The dermatologist who had first treated me referred me to an eccentric doctor in another practice. He had started using emu oil to help patients with recurrent skin infections like mine. As he explained to me, emu oil itself does nothing to combat skin infections. However, when mixed with antibiotics, it delivers the medicine directly to the site of the infection, killing the bacteria exactly where it’s growing. It also had fewer side effects because it didn’t need to travel through the digestive system, the way antibiotic pills do. He lanced and drained the infection and sent me home with a bottle of his in-house-compounded concoction of emu oil and Vancomycin. I thought he might be crazy. I also knew that I was willing to try anything.
Much to my amazement and relief, that was finally the end of my MRSA “adventure,” over a year after its start. And, although I have more than my fair share of incision scars, I was one of the lucky people who survived it with no lasting damage. In young, healthy people, even a year of MRSA can have a happy ending. But, had I been much older, or had chronic health problems, or had been unable to get access to medical care, it might have been only a matter of time before the “superbug” had spread elsewhere in my body and caused life-threatening complications.

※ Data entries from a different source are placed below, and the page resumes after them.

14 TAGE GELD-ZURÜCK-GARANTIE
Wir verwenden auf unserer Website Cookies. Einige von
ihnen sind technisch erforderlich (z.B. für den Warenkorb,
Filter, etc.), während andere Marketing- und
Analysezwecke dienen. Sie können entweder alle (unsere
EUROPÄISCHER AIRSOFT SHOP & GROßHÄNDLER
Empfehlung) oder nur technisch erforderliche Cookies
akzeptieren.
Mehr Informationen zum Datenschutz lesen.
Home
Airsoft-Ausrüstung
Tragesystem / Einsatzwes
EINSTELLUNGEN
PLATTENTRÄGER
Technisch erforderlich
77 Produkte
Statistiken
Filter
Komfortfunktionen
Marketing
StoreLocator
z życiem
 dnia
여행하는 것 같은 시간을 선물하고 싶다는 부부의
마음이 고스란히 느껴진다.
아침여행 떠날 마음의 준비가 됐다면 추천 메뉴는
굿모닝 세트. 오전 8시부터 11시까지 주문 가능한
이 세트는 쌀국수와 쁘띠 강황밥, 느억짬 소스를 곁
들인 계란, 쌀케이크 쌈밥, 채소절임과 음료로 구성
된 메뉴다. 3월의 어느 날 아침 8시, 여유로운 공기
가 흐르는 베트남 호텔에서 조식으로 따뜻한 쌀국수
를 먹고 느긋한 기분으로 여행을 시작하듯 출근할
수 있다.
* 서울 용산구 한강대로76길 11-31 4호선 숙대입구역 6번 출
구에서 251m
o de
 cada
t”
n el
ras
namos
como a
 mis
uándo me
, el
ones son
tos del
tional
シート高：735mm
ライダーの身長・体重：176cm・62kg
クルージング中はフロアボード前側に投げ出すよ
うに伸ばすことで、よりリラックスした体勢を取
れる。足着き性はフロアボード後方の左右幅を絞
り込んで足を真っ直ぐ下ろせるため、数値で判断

Today, ten years after my unpleasant run-in with the superbug, MRSA is so common that it no longer raises eyebrows and alarm when it appears in healthy people. It is well on its way to becoming the pandemic that doctors have long feared it could be, and it’s not just the old and the weak who are in its path of destruction.

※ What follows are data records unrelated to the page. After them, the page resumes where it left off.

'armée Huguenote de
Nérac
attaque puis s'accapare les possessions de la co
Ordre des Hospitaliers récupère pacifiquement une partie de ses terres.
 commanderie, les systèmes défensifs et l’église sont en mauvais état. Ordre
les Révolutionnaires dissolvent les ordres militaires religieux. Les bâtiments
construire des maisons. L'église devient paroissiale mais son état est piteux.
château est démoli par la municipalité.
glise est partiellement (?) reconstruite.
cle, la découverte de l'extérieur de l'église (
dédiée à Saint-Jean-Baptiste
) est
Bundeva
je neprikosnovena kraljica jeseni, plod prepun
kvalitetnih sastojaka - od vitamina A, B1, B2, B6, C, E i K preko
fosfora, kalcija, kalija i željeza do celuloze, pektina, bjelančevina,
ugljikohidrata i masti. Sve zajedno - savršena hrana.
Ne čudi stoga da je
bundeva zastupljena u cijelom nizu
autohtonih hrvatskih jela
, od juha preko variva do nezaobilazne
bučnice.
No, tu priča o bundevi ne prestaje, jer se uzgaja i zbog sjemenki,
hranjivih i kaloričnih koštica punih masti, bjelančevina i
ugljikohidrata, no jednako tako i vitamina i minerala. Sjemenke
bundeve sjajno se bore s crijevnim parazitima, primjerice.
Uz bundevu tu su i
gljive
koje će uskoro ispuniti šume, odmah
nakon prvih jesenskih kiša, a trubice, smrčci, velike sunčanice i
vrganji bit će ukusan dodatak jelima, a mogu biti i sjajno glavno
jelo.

The main advice that I would give to other people with MRSA is to treat the infection promptly and seriously. The gamble of “see if it gets better on its own” isn’t one that can be taken with MRSA, and I could have saved myself a lot of suffering had I gotten more prompt treatment. I would also advise patients to truly follow their doctors’ instructions, no matter how inconvenient they may be. I’m sorry to say that this is where I failed, because I let teenage vanity keep me from consistently following the advice, “Don’t shave your underarms, even if you seem better,” and kept opening myself to the recurrence of the infection. Many people with MRSA also don’t finish their full course of antibiotics, which is dangerous with any infection, but particularly serious with MRSA because half-finished antibiotics contribute to the evolution of VRSA (a strain of MRSA that doesn’t respond even to the most powerful drugs). The experience of fighting MRSA isn’t one that anyone should have to go through, especially not as a recurrent problem. We need to be doing everything in our power to stop, or at least slow, the spread of this pandemic and the effect is has on lives.